■ THE DATA:
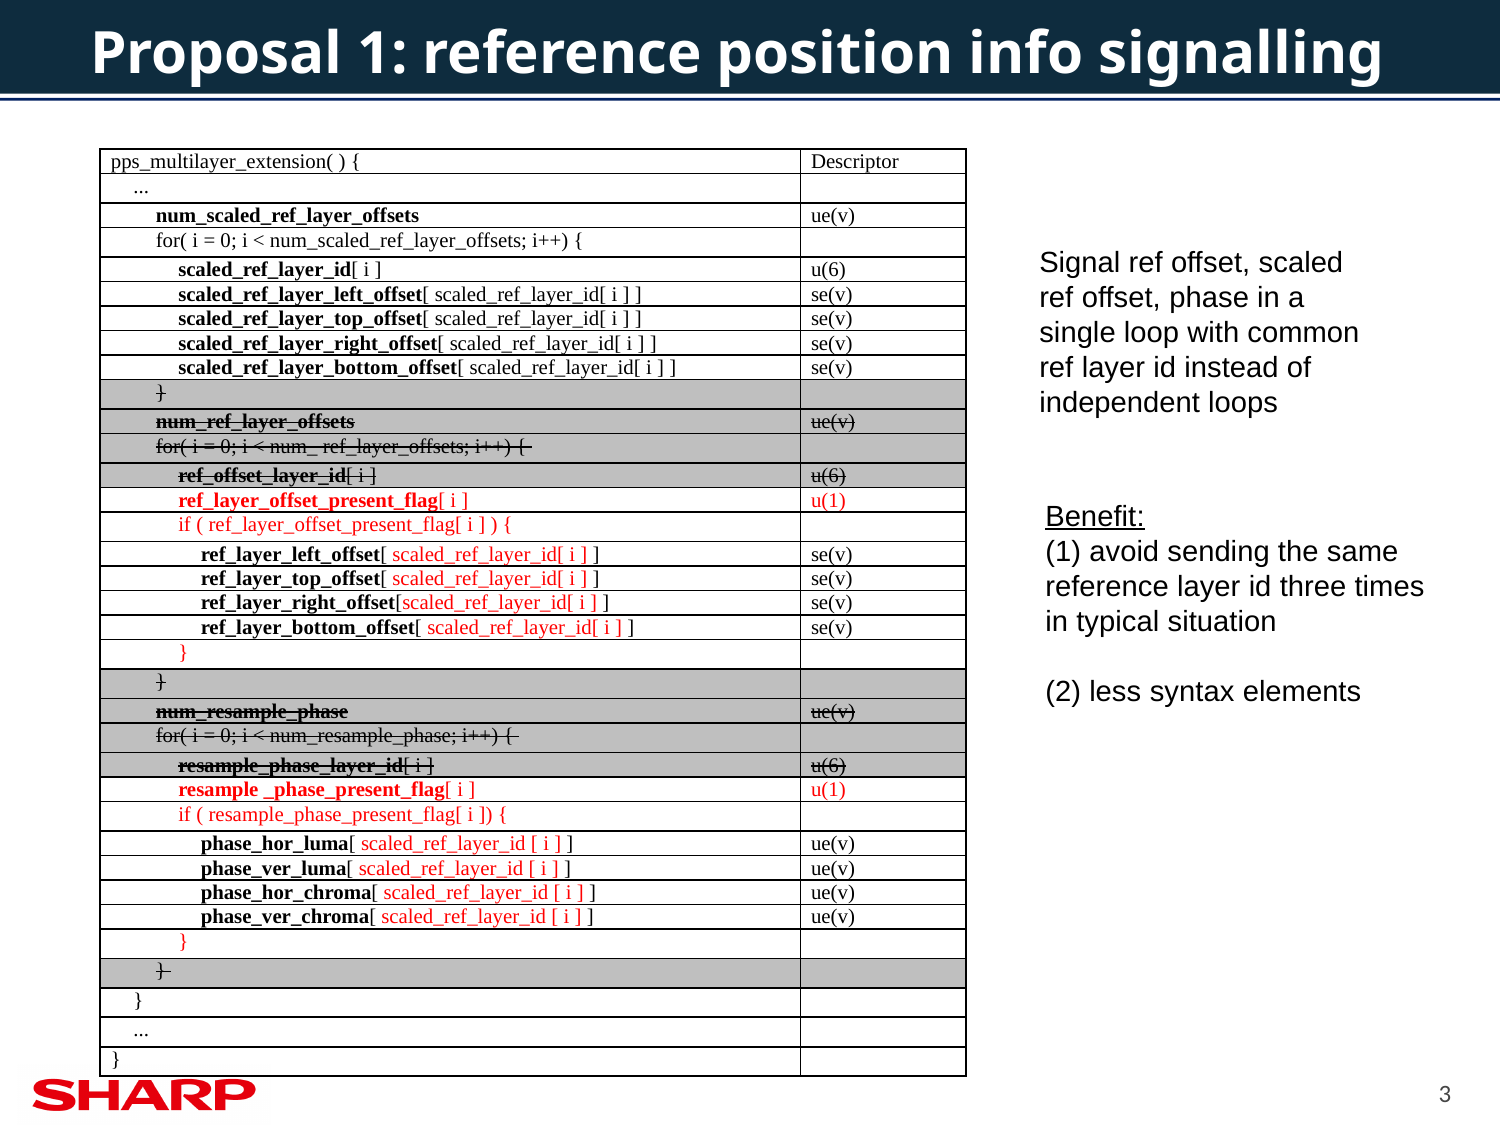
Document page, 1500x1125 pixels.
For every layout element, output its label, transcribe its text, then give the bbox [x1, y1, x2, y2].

table_cell se(v) [801, 616, 965, 639]
table_cell ... [101, 174, 800, 202]
table_cell u(6) [801, 464, 965, 487]
table_cell phase_hor_luma[ scaled_ref_layer_id [ i ] ] [101, 832, 800, 855]
table_cell } [101, 989, 800, 1016]
table_cell phase_hor_chroma[ scaled_ref_layer_id [ i ] ] [101, 881, 800, 904]
table_cell num_scaled_ref_layer_offsets [101, 204, 800, 227]
table_cell u(1) [801, 778, 965, 801]
table_cell ref_layer_left_offset[ scaled_ref_layer_id[ i ] ] [101, 542, 800, 565]
table_cell [801, 640, 965, 668]
table_cell [801, 930, 965, 958]
table_cell scaled_ref_layer_top_offset[ scaled_ref_layer_id[ i ] ] [101, 307, 800, 330]
table_cell se(v) [801, 331, 965, 354]
table_cell se(v) [801, 591, 965, 614]
table_cell [801, 513, 965, 541]
table_cell ue(v) [801, 832, 965, 855]
table_cell ref_offset_layer_id[ i ] [101, 464, 800, 487]
table_cell for( i = 0; i < num_scaled_ref_layer_offsets; i++) { [101, 228, 800, 256]
table_cell [801, 434, 965, 462]
table_cell ref_layer_bottom_offset[ scaled_ref_layer_id[ i ] ] [101, 616, 800, 639]
table_cell u(6) [801, 753, 965, 776]
table_cell [801, 380, 965, 408]
table_cell } [101, 959, 800, 987]
table_cell if ( resample_phase_present_flag[ i ]) { [101, 802, 800, 830]
table_cell u(1) [801, 488, 965, 511]
table_cell num_ref_layer_offsets [101, 410, 800, 433]
table_cell u(6) [801, 258, 965, 281]
table_cell for( i = 0; i < num_resample_phase; i++) { [101, 724, 800, 752]
table_cell scaled_ref_layer_id[ i ] [101, 258, 800, 281]
text_box Benefit: (1) avoid sending the same reference layer id three times in typical situation (2) less syntax elements [1039, 491, 1436, 714]
table_cell ref_layer_top_offset[ scaled_ref_layer_id[ i ] ] [101, 567, 800, 590]
table_cell resample _phase_present_flag[ i ] [101, 778, 800, 801]
table_cell se(v) [801, 356, 965, 379]
table_cell ue(v) [801, 204, 965, 227]
table_cell ref_layer_offset_present_flag[ i ] [101, 488, 800, 511]
table_cell } [101, 640, 800, 668]
table_cell [801, 959, 965, 987]
table_cell resample_phase_layer_id[ i ] [101, 753, 800, 776]
table_cell ue(v) [801, 699, 965, 722]
table_cell phase_ver_luma[ scaled_ref_layer_id [ i ] ] [101, 856, 800, 879]
table_cell [801, 724, 965, 752]
table_cell if ( ref_layer_offset_present_flag[ i ] ) { [101, 513, 800, 541]
table_cell [801, 670, 965, 698]
table_cell se(v) [801, 567, 965, 590]
table_cell for( i = 0; i < num_ ref_layer_offsets; i++) { [101, 434, 800, 462]
table_header Descriptor [801, 150, 965, 173]
table_cell [801, 174, 965, 202]
table_cell ue(v) [801, 905, 965, 928]
table_cell phase_ver_chroma[ scaled_ref_layer_id [ i ] ] [101, 905, 800, 928]
table_cell ue(v) [801, 410, 965, 433]
table_header pps_multilayer_extension( ) { [101, 150, 800, 173]
table_cell scaled_ref_layer_left_offset[ scaled_ref_layer_id[ i ] ] [101, 282, 800, 305]
slide_number 3 [1345, 1062, 1467, 1108]
table_cell [801, 1018, 965, 1046]
table_cell } [101, 670, 800, 698]
table_cell } [101, 1048, 800, 1075]
table_cell num_resample_phase [101, 699, 800, 722]
table_cell se(v) [801, 542, 965, 565]
table_cell } [101, 380, 800, 408]
table_cell [801, 228, 965, 256]
table_cell ue(v) [801, 856, 965, 879]
picture [17, 1064, 271, 1125]
table_cell ... [101, 1018, 800, 1046]
title Proposal 1: reference position info signalling [74, 15, 1426, 85]
table_cell se(v) [801, 307, 965, 330]
table_cell ref_layer_right_offset[scaled_ref_layer_id[ i ] ] [101, 591, 800, 614]
table_cell ue(v) [801, 881, 965, 904]
table_cell [801, 802, 965, 830]
table_cell [801, 989, 965, 1016]
table_cell scaled_ref_layer_bottom_offset[ scaled_ref_layer_id[ i ] ] [101, 356, 800, 379]
table_cell scaled_ref_layer_right_offset[ scaled_ref_layer_id[ i ] ] [101, 331, 800, 354]
text_box Signal ref offset, scaled ref offset, phase in a single loop with common ref layer id instead of independent loops [1033, 237, 1382, 425]
table_cell [801, 1048, 965, 1075]
table_cell } [101, 930, 800, 958]
table_cell se(v) [801, 282, 965, 305]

■ EXERCISE: Please set down every record exactly as it appears, leaving out the pictures.

■ EXERCISE RESPONSE:
Document page, 1500x1125 pixels.
For every layout element, output its label, transcribe its text, then give the bbox [x1, y1, x2, y2].

table_cell se(v) [801, 616, 965, 639]
table_cell ... [101, 174, 800, 202]
table_cell u(6) [801, 464, 965, 487]
table_cell phase_hor_luma[ scaled_ref_layer_id [ i ] ] [101, 832, 800, 855]
table_cell } [101, 989, 800, 1016]
table_cell phase_hor_chroma[ scaled_ref_layer_id [ i ] ] [101, 881, 800, 904]
table_cell num_scaled_ref_layer_offsets [101, 204, 800, 227]
table_cell u(1) [801, 778, 965, 801]
table_cell ref_layer_left_offset[ scaled_ref_layer_id[ i ] ] [101, 542, 800, 565]
table_cell [801, 640, 965, 668]
table_cell [801, 930, 965, 958]
table_cell scaled_ref_layer_top_offset[ scaled_ref_layer_id[ i ] ] [101, 307, 800, 330]
table_cell se(v) [801, 331, 965, 354]
table_cell se(v) [801, 591, 965, 614]
table_cell [801, 513, 965, 541]
table_cell ue(v) [801, 832, 965, 855]
table_cell ref_offset_layer_id[ i ] [101, 464, 800, 487]
table_cell for( i = 0; i < num_scaled_ref_layer_offsets; i++) { [101, 228, 800, 256]
table_cell [801, 434, 965, 462]
table_cell ref_layer_bottom_offset[ scaled_ref_layer_id[ i ] ] [101, 616, 800, 639]
table_cell u(6) [801, 753, 965, 776]
table_cell [801, 380, 965, 408]
table_cell } [101, 959, 800, 987]
table_cell if ( resample_phase_present_flag[ i ]) { [101, 802, 800, 830]
table_cell u(1) [801, 488, 965, 511]
table_cell num_ref_layer_offsets [101, 410, 800, 433]
table_cell u(6) [801, 258, 965, 281]
table_cell for( i = 0; i < num_resample_phase; i++) { [101, 724, 800, 752]
table_cell scaled_ref_layer_id[ i ] [101, 258, 800, 281]
text_box Benefit: (1) avoid sending the same reference layer id three times in typical situation (2) less syntax elements [1039, 491, 1436, 714]
table_cell ref_layer_top_offset[ scaled_ref_layer_id[ i ] ] [101, 567, 800, 590]
table_cell resample _phase_present_flag[ i ] [101, 778, 800, 801]
table_cell se(v) [801, 356, 965, 379]
table_cell ue(v) [801, 204, 965, 227]
table_cell ref_layer_offset_present_flag[ i ] [101, 488, 800, 511]
table_cell } [101, 640, 800, 668]
table_cell [801, 959, 965, 987]
table_cell resample_phase_layer_id[ i ] [101, 753, 800, 776]
table_cell ue(v) [801, 699, 965, 722]
table_cell phase_ver_luma[ scaled_ref_layer_id [ i ] ] [101, 856, 800, 879]
table_cell [801, 724, 965, 752]
table_cell if ( ref_layer_offset_present_flag[ i ] ) { [101, 513, 800, 541]
table_cell [801, 670, 965, 698]
table_cell se(v) [801, 567, 965, 590]
table_cell for( i = 0; i < num_ ref_layer_offsets; i++) { [101, 434, 800, 462]
table_header Descriptor [801, 150, 965, 173]
table_cell [801, 174, 965, 202]
table_cell ue(v) [801, 905, 965, 928]
table_cell phase_ver_chroma[ scaled_ref_layer_id [ i ] ] [101, 905, 800, 928]
table_cell ue(v) [801, 410, 965, 433]
table_header pps_multilayer_extension( ) { [101, 150, 800, 173]
table_cell scaled_ref_layer_left_offset[ scaled_ref_layer_id[ i ] ] [101, 282, 800, 305]
slide_number 3 [1345, 1062, 1467, 1108]
table_cell [801, 1018, 965, 1046]
table_cell } [101, 670, 800, 698]
table_cell } [101, 1048, 800, 1075]
table_cell num_resample_phase [101, 699, 800, 722]
table_cell se(v) [801, 542, 965, 565]
table_cell } [101, 380, 800, 408]
table_cell [801, 228, 965, 256]
table_cell ue(v) [801, 856, 965, 879]
picture [17, 1064, 271, 1125]
table_cell ... [101, 1018, 800, 1046]
title Proposal 1: reference position info signalling [74, 15, 1426, 85]
table_cell se(v) [801, 307, 965, 330]
table_cell ref_layer_right_offset[scaled_ref_layer_id[ i ] ] [101, 591, 800, 614]
table_cell ue(v) [801, 881, 965, 904]
table_cell [801, 802, 965, 830]
table_cell [801, 989, 965, 1016]
table_cell scaled_ref_layer_bottom_offset[ scaled_ref_layer_id[ i ] ] [101, 356, 800, 379]
table_cell scaled_ref_layer_right_offset[ scaled_ref_layer_id[ i ] ] [101, 331, 800, 354]
text_box Signal ref offset, scaled ref offset, phase in a single loop with common ref layer id instead of independent loops [1033, 237, 1382, 425]
table_cell [801, 1048, 965, 1075]
table_cell } [101, 930, 800, 958]
table_cell se(v) [801, 282, 965, 305]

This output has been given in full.